_Work required_: Your answer must be an exact copy of the listing, with the images left out.

_Raw data_:
..............................

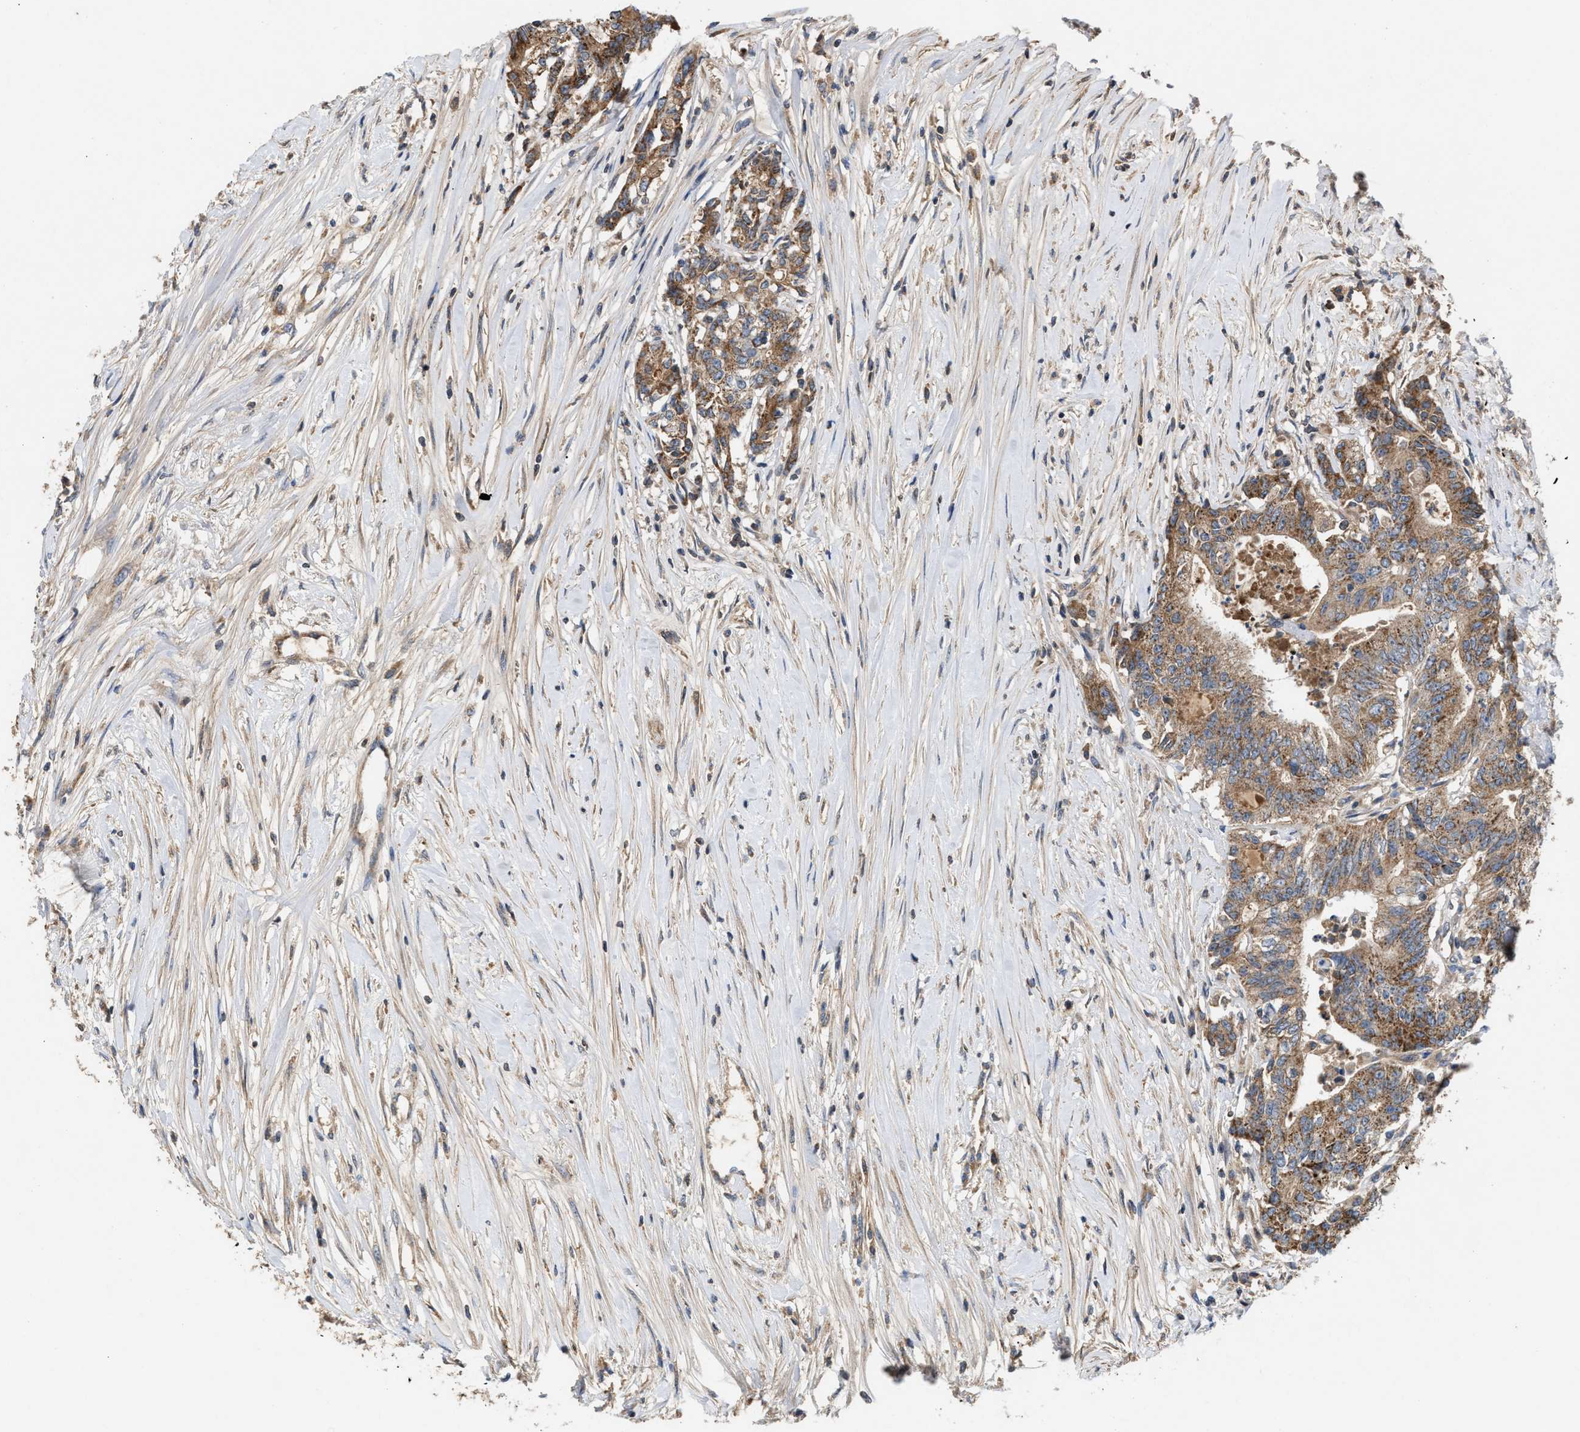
{"staining": {"intensity": "moderate", "quantity": ">75%", "location": "cytoplasmic/membranous"}, "tissue": "colorectal cancer", "cell_type": "Tumor cells", "image_type": "cancer", "snomed": [{"axis": "morphology", "description": "Adenocarcinoma, NOS"}, {"axis": "topography", "description": "Colon"}], "caption": "Colorectal cancer stained with DAB (3,3'-diaminobenzidine) IHC reveals medium levels of moderate cytoplasmic/membranous expression in about >75% of tumor cells. The protein is shown in brown color, while the nuclei are stained blue.", "gene": "TACO1", "patient": {"sex": "female", "age": 77}}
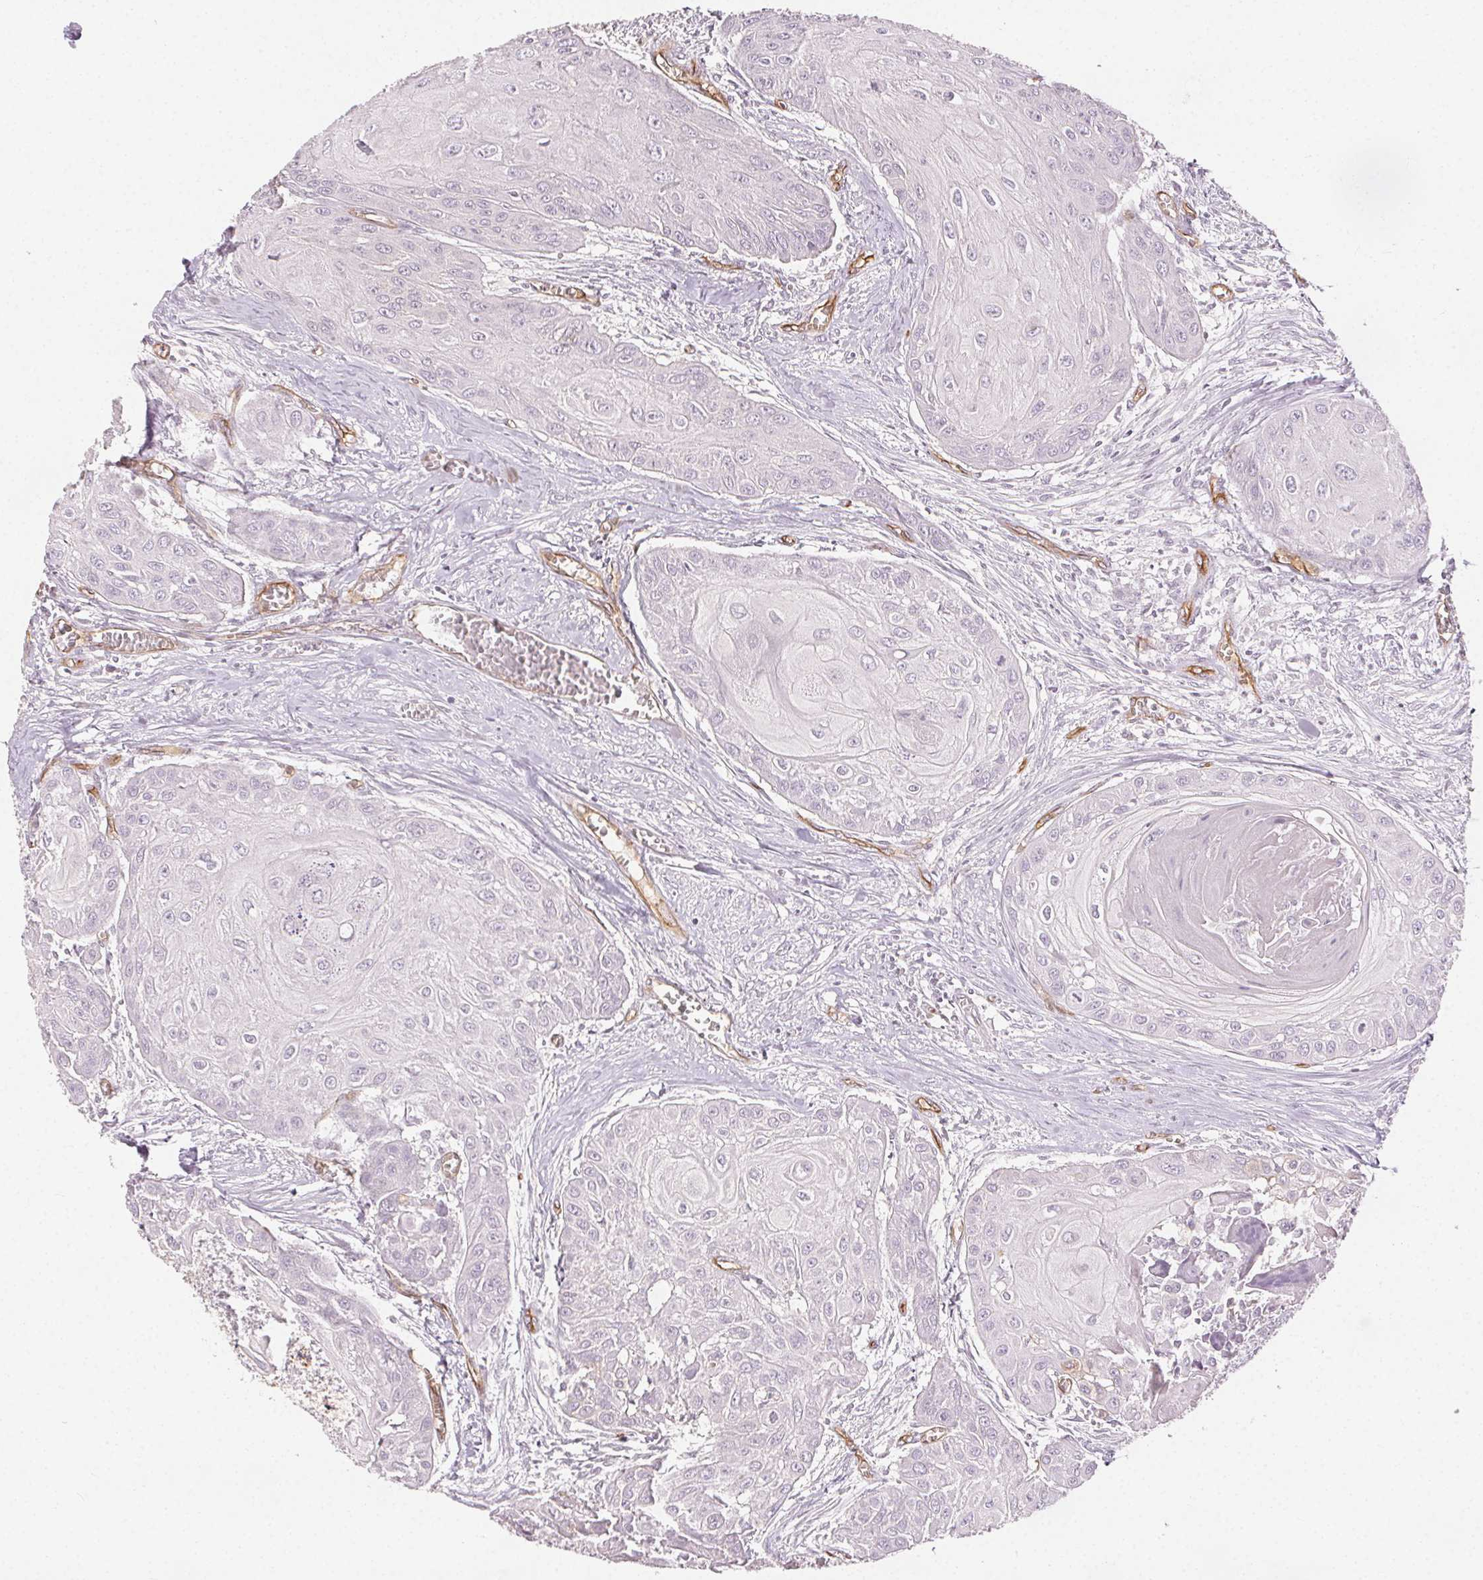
{"staining": {"intensity": "negative", "quantity": "none", "location": "none"}, "tissue": "head and neck cancer", "cell_type": "Tumor cells", "image_type": "cancer", "snomed": [{"axis": "morphology", "description": "Squamous cell carcinoma, NOS"}, {"axis": "topography", "description": "Oral tissue"}, {"axis": "topography", "description": "Head-Neck"}], "caption": "This micrograph is of squamous cell carcinoma (head and neck) stained with immunohistochemistry to label a protein in brown with the nuclei are counter-stained blue. There is no positivity in tumor cells.", "gene": "PODXL", "patient": {"sex": "male", "age": 71}}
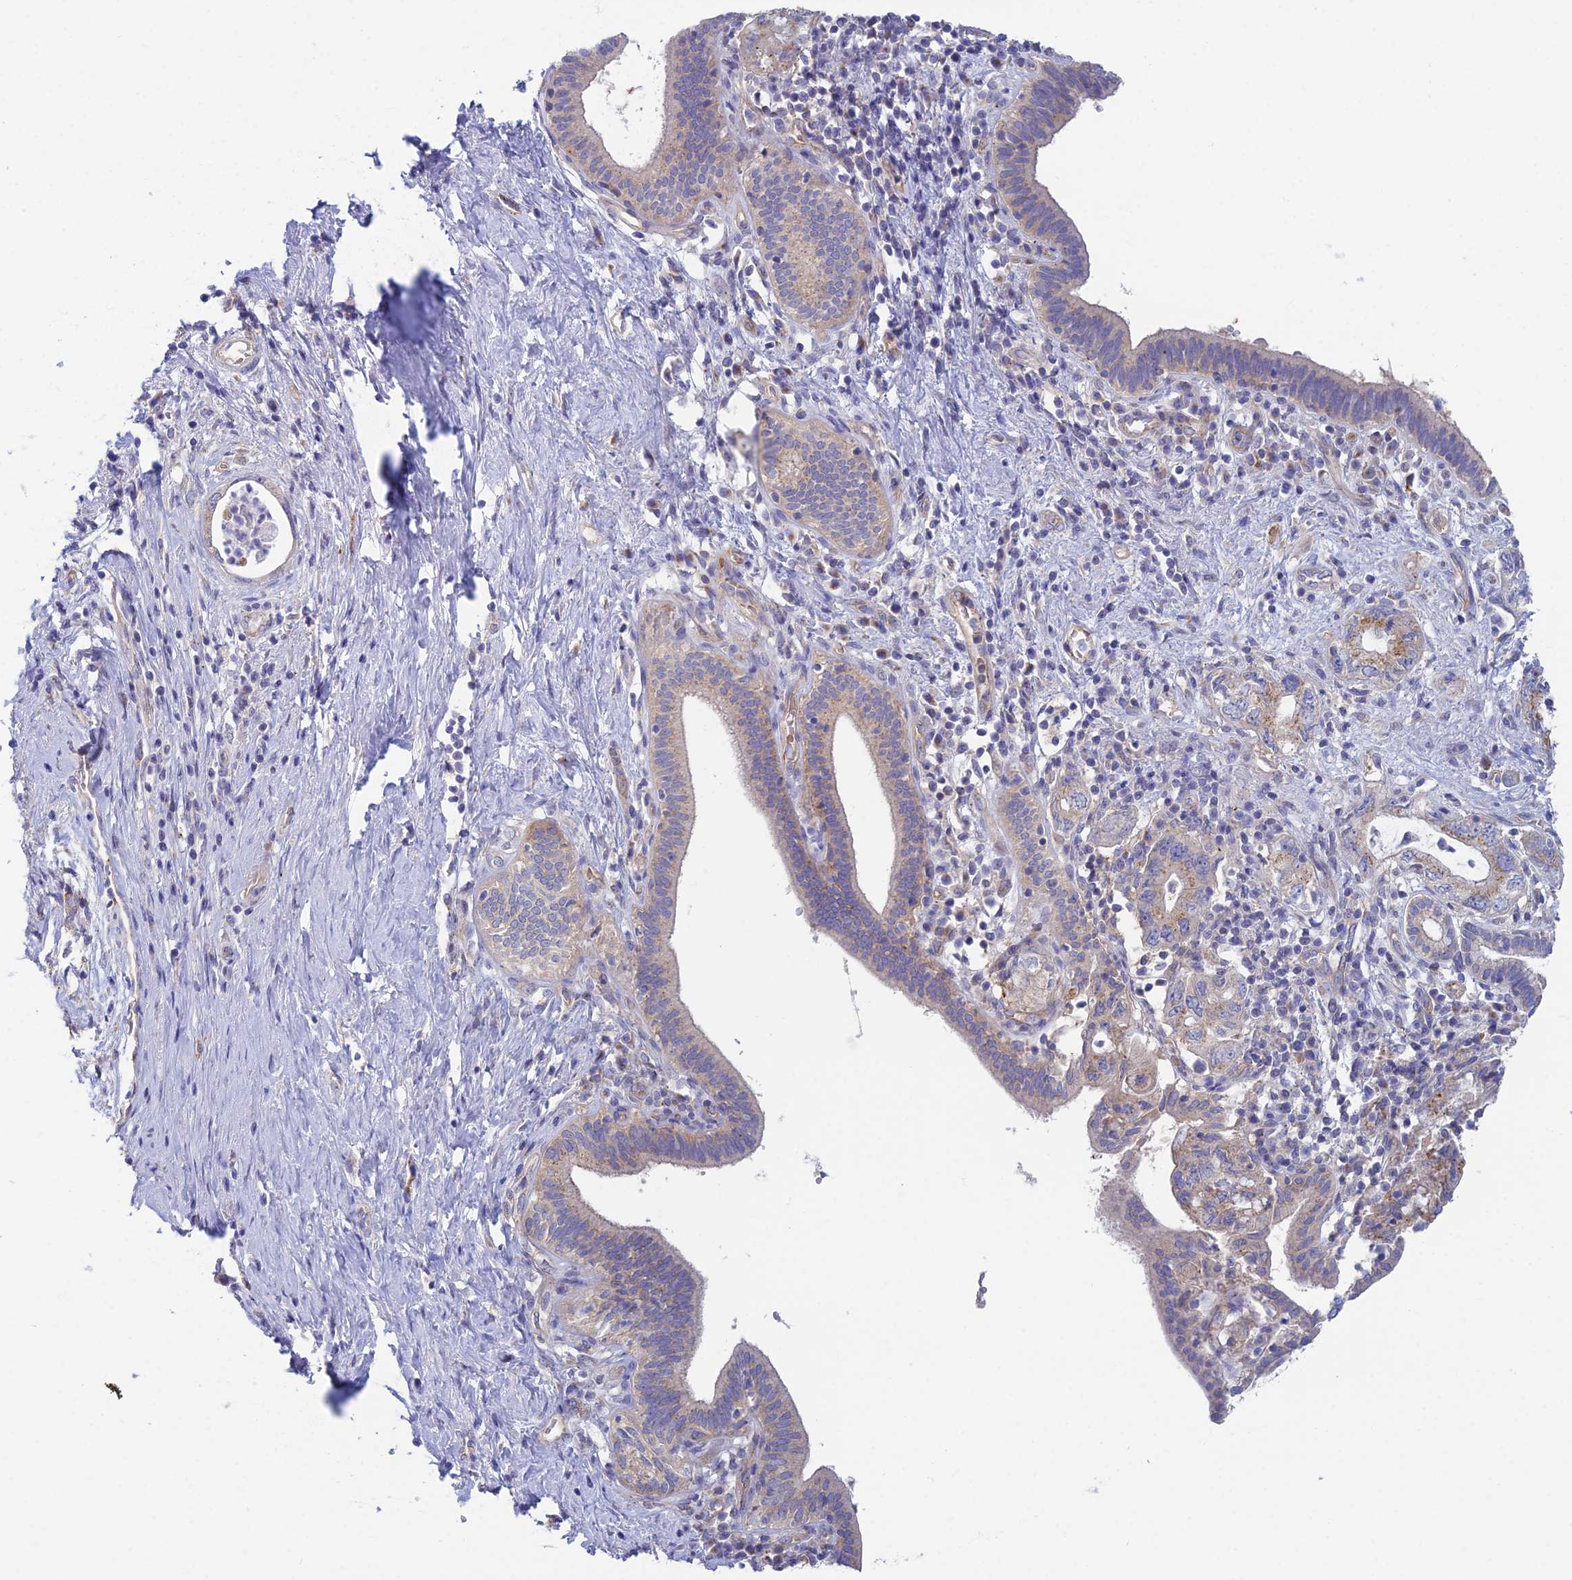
{"staining": {"intensity": "moderate", "quantity": "<25%", "location": "cytoplasmic/membranous"}, "tissue": "pancreatic cancer", "cell_type": "Tumor cells", "image_type": "cancer", "snomed": [{"axis": "morphology", "description": "Adenocarcinoma, NOS"}, {"axis": "topography", "description": "Pancreas"}], "caption": "Protein analysis of pancreatic cancer tissue shows moderate cytoplasmic/membranous expression in about <25% of tumor cells. Using DAB (3,3'-diaminobenzidine) (brown) and hematoxylin (blue) stains, captured at high magnification using brightfield microscopy.", "gene": "ZNF564", "patient": {"sex": "female", "age": 73}}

..............................

_Exercise result_:
{"staining": {"intensity": "moderate", "quantity": ">75%", "location": "cytoplasmic/membranous"}, "tissue": "colorectal cancer", "cell_type": "Tumor cells", "image_type": "cancer", "snomed": [{"axis": "morphology", "description": "Adenocarcinoma, NOS"}, {"axis": "topography", "description": "Colon"}], "caption": "Colorectal cancer stained with DAB (3,3'-diaminobenzidine) IHC reveals medium levels of moderate cytoplasmic/membranous expression in about >75% of tumor cells. The protein is shown in brown color, while the nuclei are stained blue.", "gene": "TACO1", "patient": {"sex": "female", "age": 77}}
{"staining": {"intensity": "negative", "quantity": "none", "location": "none"}, "tissue": "head and neck cancer", "cell_type": "Tumor cells", "image_type": "cancer", "snomed": [{"axis": "morphology", "description": "Squamous cell carcinoma, NOS"}, {"axis": "topography", "description": "Oral tissue"}, {"axis": "topography", "description": "Head-Neck"}], "caption": "This micrograph is of squamous cell carcinoma (head and neck) stained with immunohistochemistry to label a protein in brown with the nuclei are counter-stained blue. There is no positivity in tumor cells.", "gene": "PODXL", "patient": {"sex": "male", "age": 71}}
{"staining": {"intensity": "moderate", "quantity": "<25%", "location": "cytoplasmic/membranous"}, "tissue": "pancreatic cancer", "cell_type": "Tumor cells", "image_type": "cancer", "snomed": [{"axis": "morphology", "description": "Adenocarcinoma, NOS"}, {"axis": "topography", "description": "Pancreas"}], "caption": "Protein analysis of pancreatic cancer tissue shows moderate cytoplasmic/membranous expression in about <25% of tumor cells. Using DAB (3,3'-diaminobenzidine) (brown) and hematoxylin (blue) stains, captured at high magnification using brightfield microscopy.", "gene": "ZNF564", "patient": {"sex": "female", "age": 73}}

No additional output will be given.